Activité
Reproduisez fidèlement le passage de l'extrait sur Brooklyn Follies qui commence à « Mais c'est toujours » et se termine à « une seconde existence. ».

Extrait cité

***

Le narrateur, Nathan Glass, n'est pas ce que l'on appelle un optimiste forcené. Il faut dire, à sa décharge, que la vie ne lui a donné ces dernières années que peu de motifs de réjouissances : un divorce, une fille qui ne veut plus lui parler, un cancer et une solitude de plus en plus difficile à supporter. Il décide donc de passer sa retraite là où tout a commencé pour lui, dans le quartier de Brooklyn qui l'a vu grandir, et d'y écrire son Livre de la folie humaine ; une suite d'impressions et d'anecdotes sur les occasions manquées et les loupés de sa triste existence. En fait, il attend surtout la fin de toute cette vaste comédie et n'espère plus aucune issue heureuse.
Mais c'est toujours quand le héros semble définitivement résigné que les histoire peuvent réellement commencer.... Ce sont ses retrouvailles avec Tom, son neveu, qui vont offrir à Nathan une seconde existence.

Comme dans La musique du hasard, j'ai été subjuguée par le talent de conteur de Paul Auster. Ce qu'il y a de merveilleux et d'admirable chez lui, c'est sa capacité à nous envoûter avec des intrigues apparemment simples et dépouillées. N'allez pas chercher dans Brooklyn Follies une histoire aux milles et un rebondissement sinon vous serez immanquablement déçus. Par contre, si vous aimez les romans qui prennent leur temps et laissent toute la place à la psychologie et aux errements des personnages, Brooklyn Follies vous contentera au-delà de vos espérances.

***

Section des données
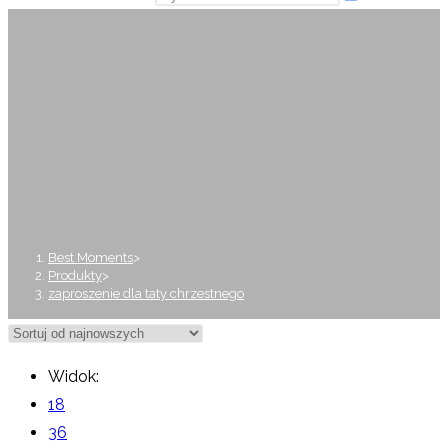
zaproszenie dla taty
chrzestnego
Best Moments
>
Produkty
>
zaproszenie dla taty chrzestnego
Widok:
18
36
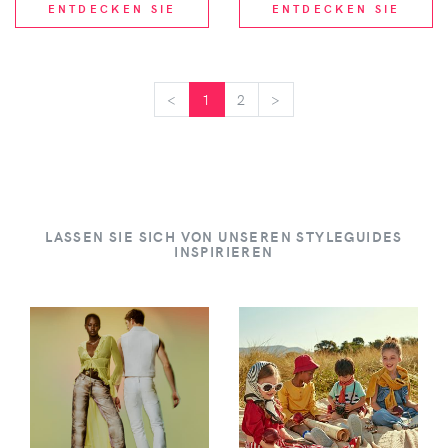
ENTDECKEN SIE
ENTDECKEN SIE
<
<
1
2
>
>
LASSEN SIE SICH VON UNSEREN STYLEGUIDES
INSPIRIEREN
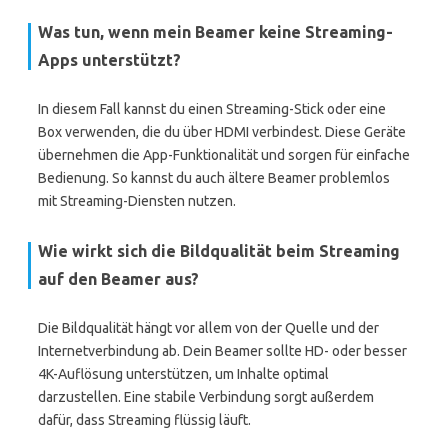
Was tun, wenn mein Beamer keine Streaming-
Apps unterstützt?
In diesem Fall kannst du einen Streaming-Stick oder eine
Box verwenden, die du über HDMI verbindest. Diese Geräte
übernehmen die App-Funktionalität und sorgen für einfache
Bedienung. So kannst du auch ältere Beamer problemlos
mit Streaming-Diensten nutzen.
Wie wirkt sich die Bildqualität beim Streaming
auf den Beamer aus?
Die Bildqualität hängt vor allem von der Quelle und der
Internetverbindung ab. Dein Beamer sollte HD- oder besser
4K-Auflösung unterstützen, um Inhalte optimal
darzustellen. Eine stabile Verbindung sorgt außerdem
dafür, dass Streaming flüssig läuft.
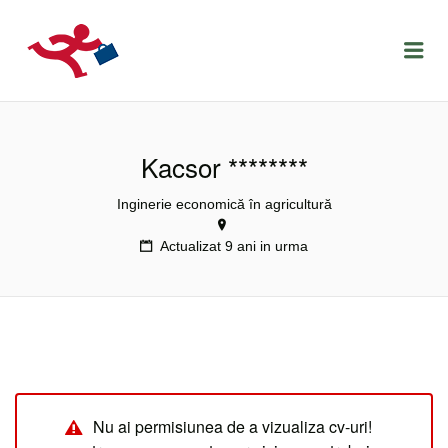
LOCURIDEMUNCACLUJ.NET
Menu
Kacsor ********
Inginerie economică în agricultură
Actualizat 9 ani in urma
Nu ai permisiunea de a vizualiza cv-uri!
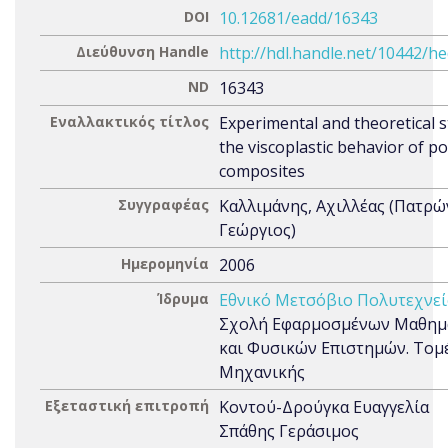
DOI
10.12681/eadd/16343
Διεύθυνση Handle
http://hdl.handle.net/10442/h
ND
16343
Εναλλακτικός τίτλος
Experimental and theoretical s
the viscoplastic behavior of p
composites
Συγγραφέας
Καλλιμάνης, Αχιλλέας (Πατρώ
Γεώργιος)
Ημερομηνία
2006
Ίδρυμα
Εθνικό Μετσόβιο Πολυτεχνεί
Σχολή Εφαρμοσμένων Μαθημ
και Φυσικών Επιστημών. Τομ
Μηχανικής
Εξεταστική επιτροπή
Κοντού-Δρούγκα Ευαγγελία
Σπάθης Γεράσιμος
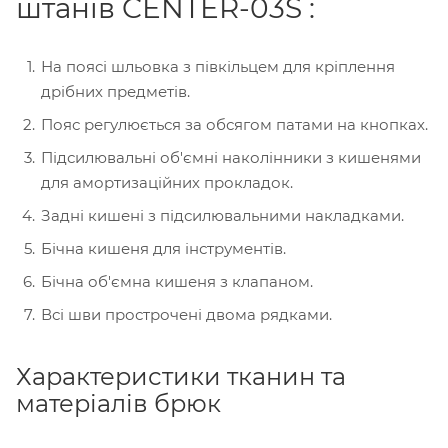
штанів CENTER-03S :
На поясі шльовка з півкільцем для кріплення
дрібних предметів.
Пояс регулюється за обсягом патами на кнопках.
Підсилювальні об'ємні наколінники з кишенями
для амортизаційних прокладок.
Задні кишені з підсилювальними накладками.
Бічна кишеня для інструментів.
Бічна об'ємна кишеня з клапаном.
Всі шви прострочені двома рядками.
Характеристики тканин та
матеріалів брюк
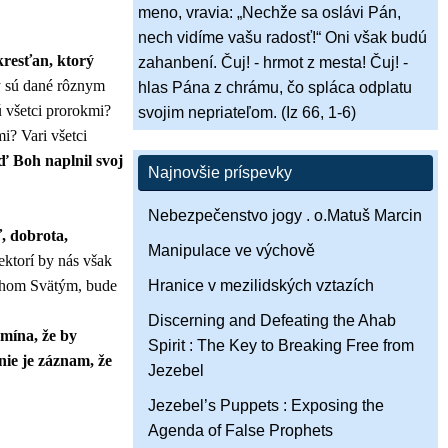
meno, vravia: „Nechže sa oslávi Pán,
nech vidíme vašu radosť!“ Oni však budú
kresťan, ktorý
zahanbení. Čuj! - hrmot z mesta! Čuj! -
ry sú dané rôznym
hlas Pána z chrámu, čo spláca odplatu
 všetci prorokmi?
svojim nepriateľom. (Iz 66, 1-6)
i? Vari všetci
ď Boh naplnil svoj
Najnovšie príspevky
Nebezpečenstvo jogy . o.Matuš Marcin
, dobrota,
Manipulace ve výchově
ktorí by nás však
uchom Svätým, bude
Hranice v mezilidských vztazích
Discerning and Defeating the Ahab
mína, že by
Spirit : The Key to Breaking Free from
nie je záznam, že
Jezebel
Jezebel’s Puppets : Exposing the
Agenda of False Prophets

***

Résultat obtenu
Mais c'est toujours quand le héros semble définitivement résigné que les histoire peuvent réellement commencer.... Ce sont ses retrouvailles avec Tom, son neveu, qui vont offrir à Nathan une seconde existence.